Para dalang Banjar Babakan itu memang telah memberi kontribusi yang signifikan bagi perjalanan seni pertunjukan wayang Bali. Secara kualitatif, reputasi para seniman wayang desa itu telah teruji dan diakui di Bali, bahkan telah unjuk kiprah dalam forum internasional. Dalang Wija dan Wayan Nartha misalnya, telah berkali-kali diundang pentas ke mancanegara. Sebaliknya, sejak beberapa tahun terakhir ini, orang-orang asing yang ingin mempelajari wayang, banyak datang berguru kepada para dalang Sukawati tersebut. Maria, pekerja teater dari Amerika Serikat, adalah salah satu murid dalang Nartha yang kini sudah sering pentas di negerinya.

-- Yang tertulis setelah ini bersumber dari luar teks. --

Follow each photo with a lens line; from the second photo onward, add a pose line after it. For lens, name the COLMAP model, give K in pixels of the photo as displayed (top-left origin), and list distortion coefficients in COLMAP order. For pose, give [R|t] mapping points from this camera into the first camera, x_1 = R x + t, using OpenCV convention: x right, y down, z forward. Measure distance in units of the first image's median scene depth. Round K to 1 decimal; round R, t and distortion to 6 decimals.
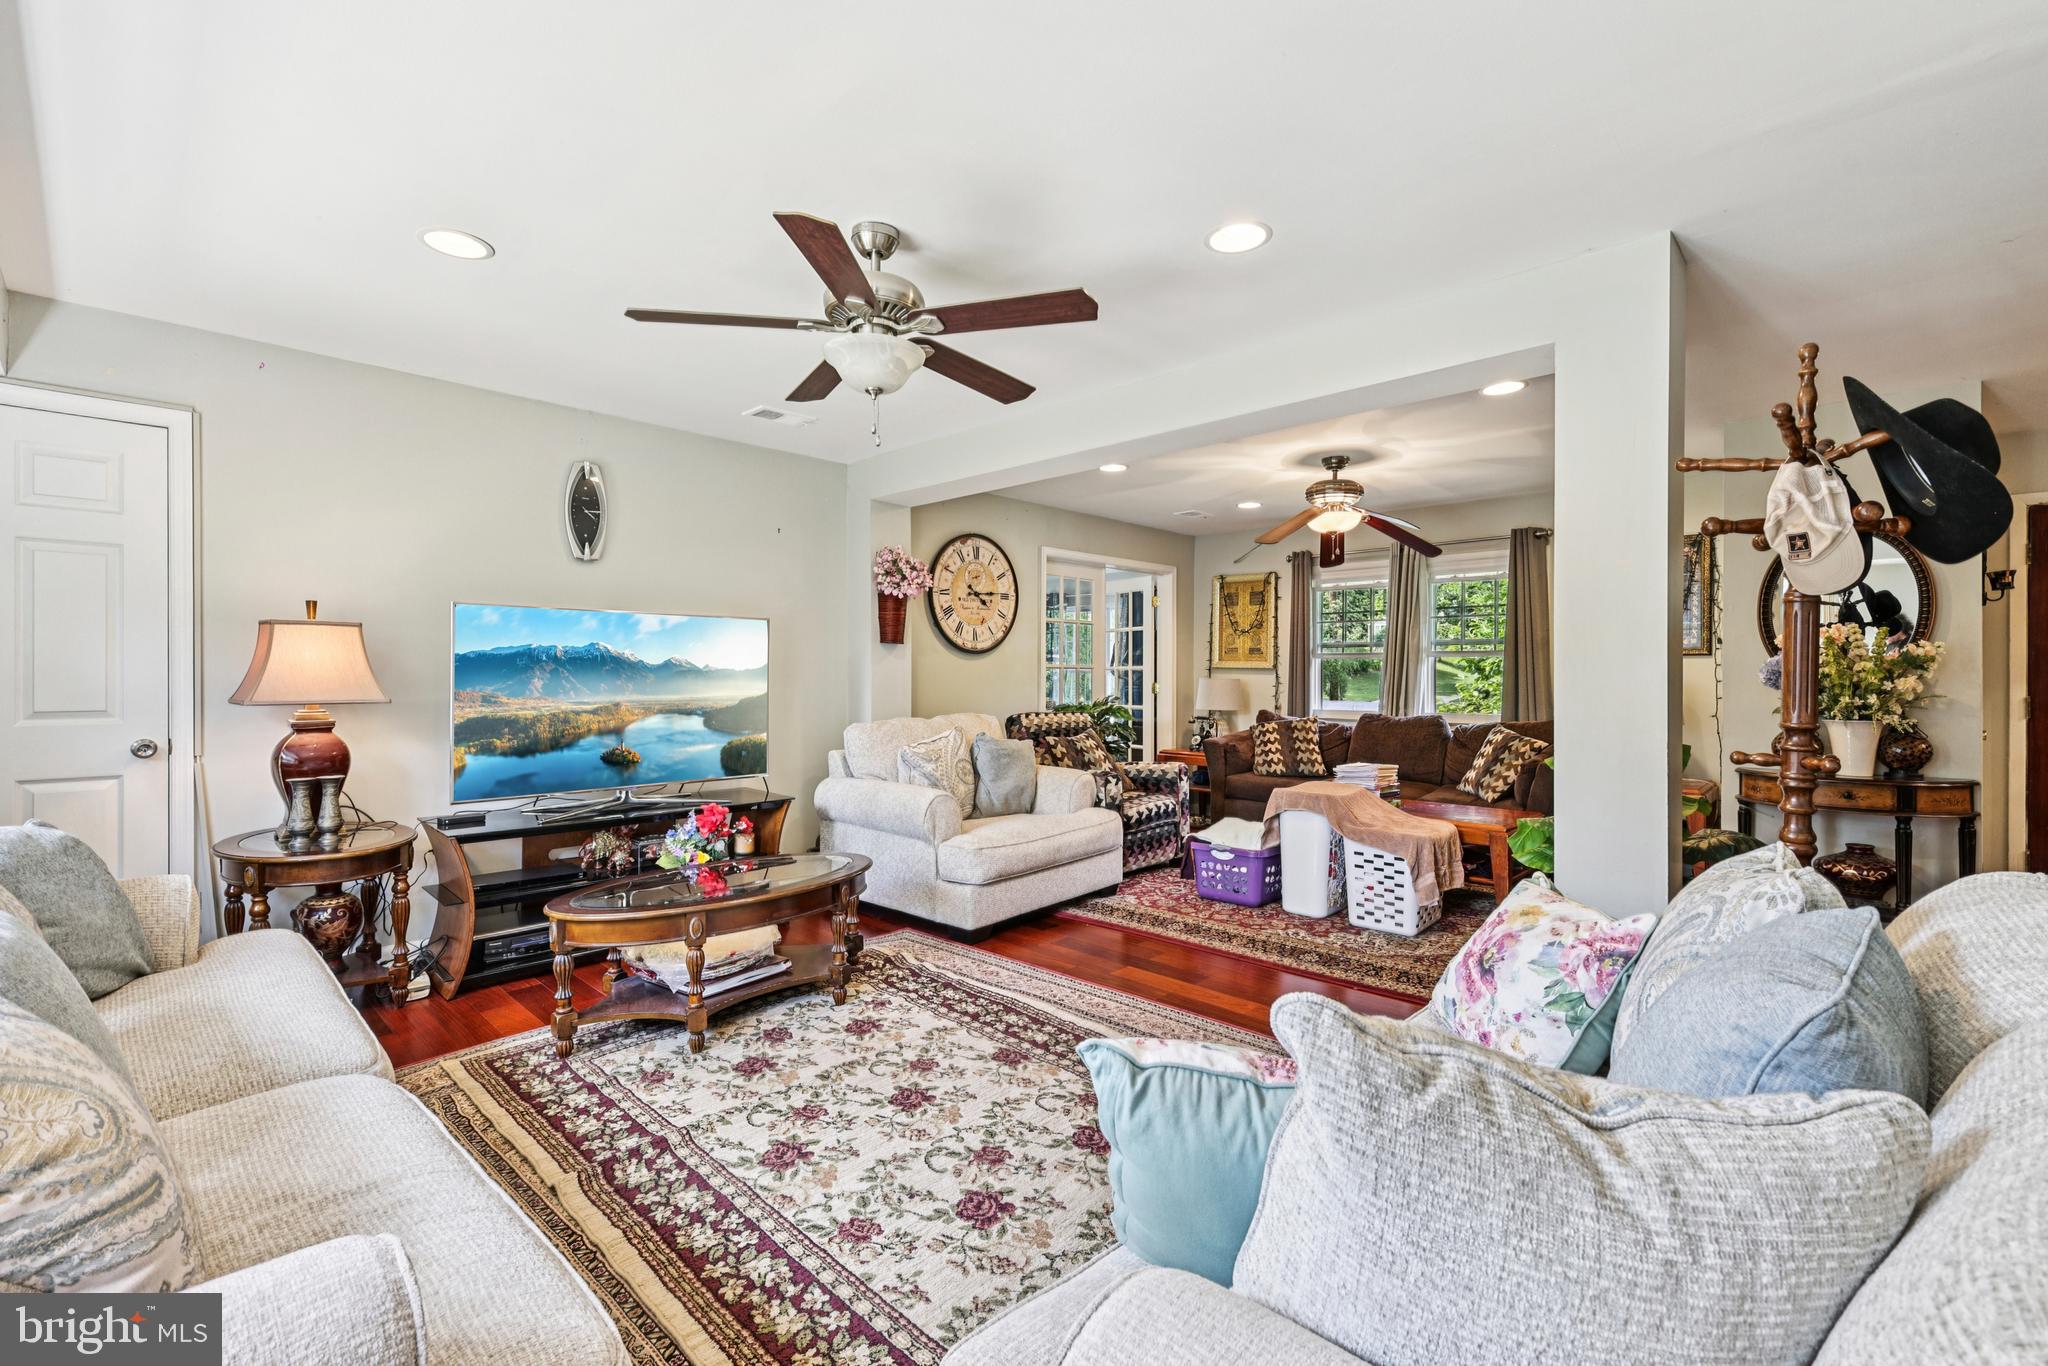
lens RADIAL K [[896.2, 0, 1017.4], [0, 896.2, 678.0], [0, 0, 1]] dist [0.007912, -0.000016]
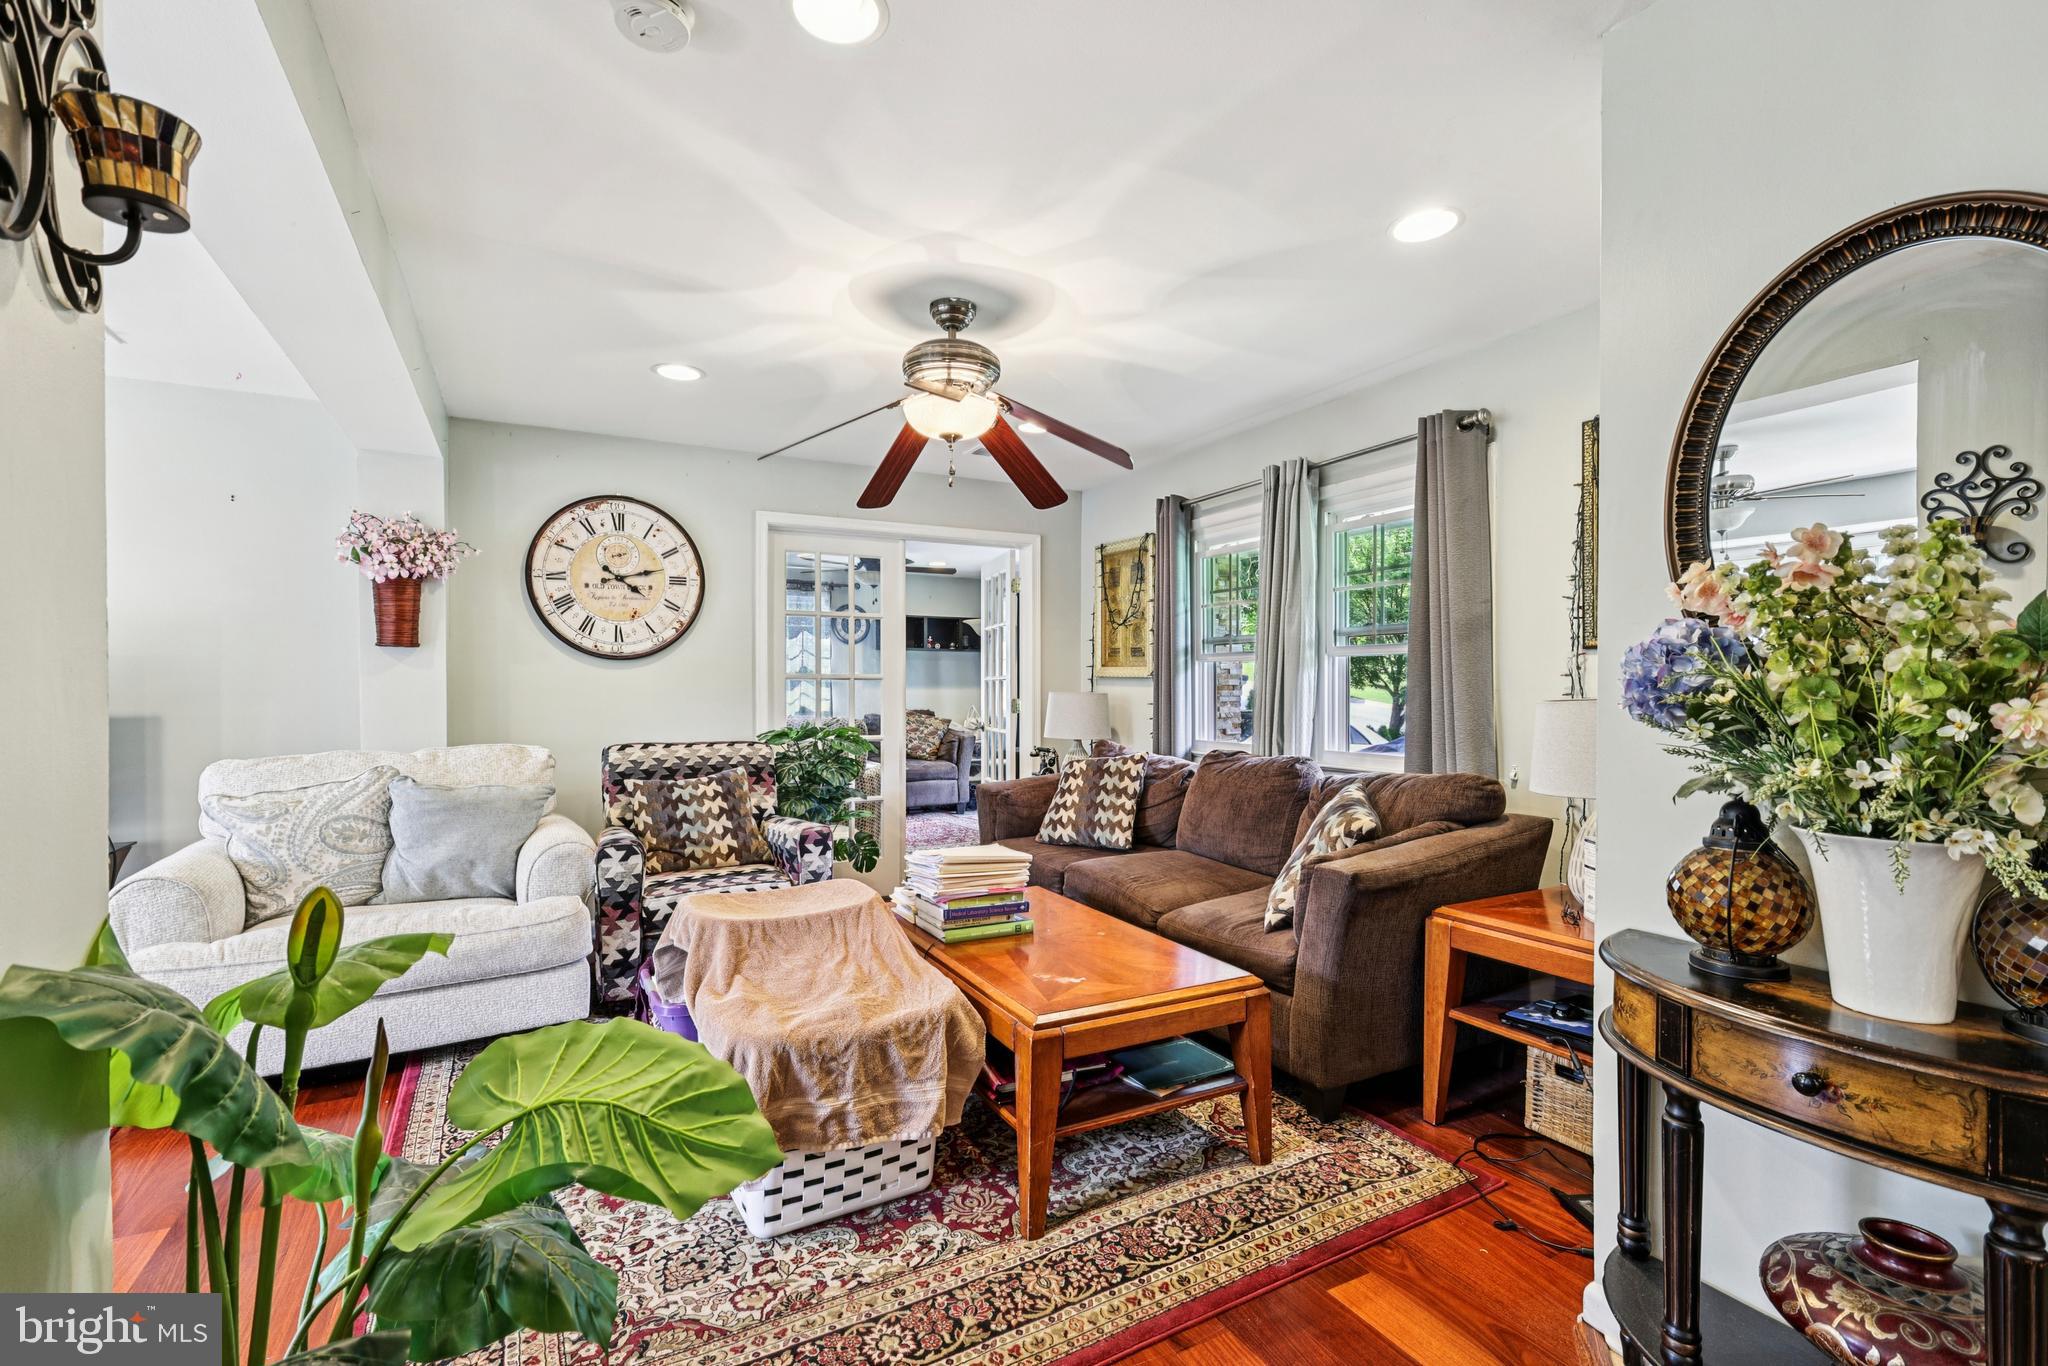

Akan tetapi, realita termarginalnya seni pentas wayang di tengah masyarakat Bali sendiri, bagaimana pun juga membuat gundah para dalang Sukawati tersebut. Anehnya, kegalauan itu bukan diekspresikan dengan berpangku diri. Mereka berusaha eksis dengan gereget kreativitasnya. Dalang-dalang itu tetap tulus ngayah—pentas tanpa imbalan finansial dalam konteks upacara keagamaan. Dalang senior Wayan Nartha, 73 tahun, masih tampak bersemangat membimbing generasi muda yang ingin mengenyimpungi jagat wayang. Wayang rupanya telah menjadi totalitas ritus kehidupan mereka.